__What to do__:
**1)** From the account below of surgery and the Thanksgiving trip, list every restriction the writer's doctor set after the surgery.
**2)** Pick up the account below of surgery and the Thanksgiving drive to St. Louis after its final sentence and write what comes next.

__Extract__:

+--

I was not healthy in most ways. Weight Watchers had taught me a lot about portions, good fats, drinking enough water, etc. but I was also using sugar substitutes, starving myself if I wanted to have birthday cake that night, and obsessing over everything I put in my mouth. I was not really exercising just restricting my food. Yes I learned some things about cooking and eating healthier, I was also super annoying about where I ate and what and cried a lot because I wouldn’t allow myself to eat what I wanted.

At this time I was also living with chronic pain. I had lower back and abdominal cramping and pain daily. I sat with a heating pad on my mid section on most days and had a lot of stomach issues. Turns out I had a cyst on my ovary that was very angry and endometriosis. It took many months of me getting ultrasounds, images taken of my mid-section, etc. for this to be diagnosed. My periods were unbearable and heavy and I was miserable most of the time.

So I had surgery to remove the cyst one week before this picture was taken. SURGERY-to remove a part of my body. I remember asking the doctor if I could travel because we had planned to drive to St. Louis Missouri for thanksgiving to be with family. I remember the doctor looking at me strangely and saying “you can if you want to”. It had not occurred to me that we wouldn’t. One week was enough. I could do this. I could rally.

My restrictions were that I had to rest, not drive, not lift anything heavy, and not do stairs or do anything strenuous like sweeping, vacuuming, or carrying laundry baskets up stairs. I allowed myself two days of rest. I slept in a chair and let others care for myself and my children. After that I started testing and pushing what I was supposed to do. I started doing housework, I was going up and down the stairs, etc.

Less than a week after surgery, we were in the car headed to St. Louis. I was in a lot of pain. I couldn’t take the pain meds the doctor gave me because they made me dizzy and nauseous. So I had my heating pad, my pillows and my Advil. I was supposed to wear loose fitting clothing. Nothing like jeans that could pull at or irritate my stitches.

The first time I really broke the rules my doctor gave me was at a rest stop on the way when I lifted my two year old daughter onto the toilet. I felt immediate pain and regretted it. But I thought, what am I going to do? She cannot reach the toilet herself. It never occurred to me to ask my other child to help or to have her go with my husband.

+--

__Entries shown__:
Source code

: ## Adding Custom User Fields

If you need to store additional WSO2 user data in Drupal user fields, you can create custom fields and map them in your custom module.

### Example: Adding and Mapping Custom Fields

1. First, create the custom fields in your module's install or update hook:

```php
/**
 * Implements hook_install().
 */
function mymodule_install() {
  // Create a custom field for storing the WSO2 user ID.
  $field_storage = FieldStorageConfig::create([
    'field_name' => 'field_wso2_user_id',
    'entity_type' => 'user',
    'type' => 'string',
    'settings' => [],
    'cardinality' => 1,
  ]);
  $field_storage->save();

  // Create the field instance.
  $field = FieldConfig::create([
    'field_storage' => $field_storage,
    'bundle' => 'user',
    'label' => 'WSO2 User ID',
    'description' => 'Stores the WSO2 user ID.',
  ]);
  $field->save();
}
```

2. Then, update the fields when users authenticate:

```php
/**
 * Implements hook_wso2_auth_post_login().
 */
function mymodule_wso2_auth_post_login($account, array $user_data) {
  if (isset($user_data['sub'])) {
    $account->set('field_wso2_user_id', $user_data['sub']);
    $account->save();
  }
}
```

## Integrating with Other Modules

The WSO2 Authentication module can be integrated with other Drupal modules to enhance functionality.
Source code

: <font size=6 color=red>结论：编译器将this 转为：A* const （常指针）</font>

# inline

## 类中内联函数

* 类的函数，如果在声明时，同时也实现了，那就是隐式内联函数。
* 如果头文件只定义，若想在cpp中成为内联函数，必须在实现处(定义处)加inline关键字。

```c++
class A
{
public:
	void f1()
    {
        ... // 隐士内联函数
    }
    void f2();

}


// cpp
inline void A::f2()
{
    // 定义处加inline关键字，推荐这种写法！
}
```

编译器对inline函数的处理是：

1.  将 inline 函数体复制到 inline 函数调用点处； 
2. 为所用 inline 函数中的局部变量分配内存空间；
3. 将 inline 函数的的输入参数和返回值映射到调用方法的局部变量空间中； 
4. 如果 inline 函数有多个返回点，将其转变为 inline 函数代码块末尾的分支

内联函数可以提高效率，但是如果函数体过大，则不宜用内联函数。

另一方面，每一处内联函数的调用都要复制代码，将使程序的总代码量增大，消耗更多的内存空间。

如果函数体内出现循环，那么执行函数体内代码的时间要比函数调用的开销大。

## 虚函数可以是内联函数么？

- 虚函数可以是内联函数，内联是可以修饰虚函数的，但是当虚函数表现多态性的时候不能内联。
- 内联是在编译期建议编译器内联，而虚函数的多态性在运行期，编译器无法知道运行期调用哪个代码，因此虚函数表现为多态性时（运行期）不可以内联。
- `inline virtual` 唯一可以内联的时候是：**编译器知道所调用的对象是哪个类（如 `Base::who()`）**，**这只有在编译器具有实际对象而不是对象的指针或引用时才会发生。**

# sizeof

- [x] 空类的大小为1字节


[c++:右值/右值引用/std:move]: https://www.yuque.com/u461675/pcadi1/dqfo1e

+--

__Activity answers__:
**1)**
- Rest
- Not drive
- Not lift anything heavy
- Not do stairs
- Not do anything strenuous, like sweeping, vacuuming, or carrying laundry baskets up stairs

**2)**
This continued. We were potty training twin two year olds. I lifted them on and off the toilet that whole trip. And I was in pain and I was bleeding more than I should have been because of it. Also that trip, I did not rest. I went to a park, a children’s museum, out to eat, and to get family pictures taken. Just before this picture was taken, I had taken my child to the bathroom, which meant I lifted her up. I had started bleeding an alarming amount in the bathroom but just doubled up on pads and vowed to take it easy.

I lied to myself. I wore jeans, I got onto and off of the ground posing for family pictures, I lifted up and held my children for cute pictures and totally threw my body under the bus. And I can guarantee you that I did not rest after.

thanksgiving 2013

When I got home after that trip, I was worse off than before I went. I wasn’t healing. How could I? On top of that we found out that the ovary they removed during surgery was the only one I had. I was thrown into menopause and was told I would need to be on hormone replacement therapy for the next 20-30 years of my life.

My body did not know what to do with this new information. I was in pain, bleeding, depressed, having mood swings, hot flashes, insomnia, memory problems, foggy brain, zero sex-drive, and no idea how to live in the body and brain I just inherited.

Needless to say, that was a rough year. I’m just now starting to forgive myself for how I treated my self and my body that year. I hated it and abused it. I fought against it, didn’t listen to it and pushed it to its limits.

A few years later, I would find myself at the bottom of a pit of depression that would threaten my quality of life in a very real way. Years of neglecting to take care of myself, maybe even a lifetime of it, had caught up to me.

I got help. Doctors, medications, therapists, friends, family, and God, all had a part in helping me out of that hole. Sometimes years have to pass before we can see and know what was really going on. I used to look at these pictures and long for that body, that hair, that skin but now I look at it and am grateful not to be her anymore.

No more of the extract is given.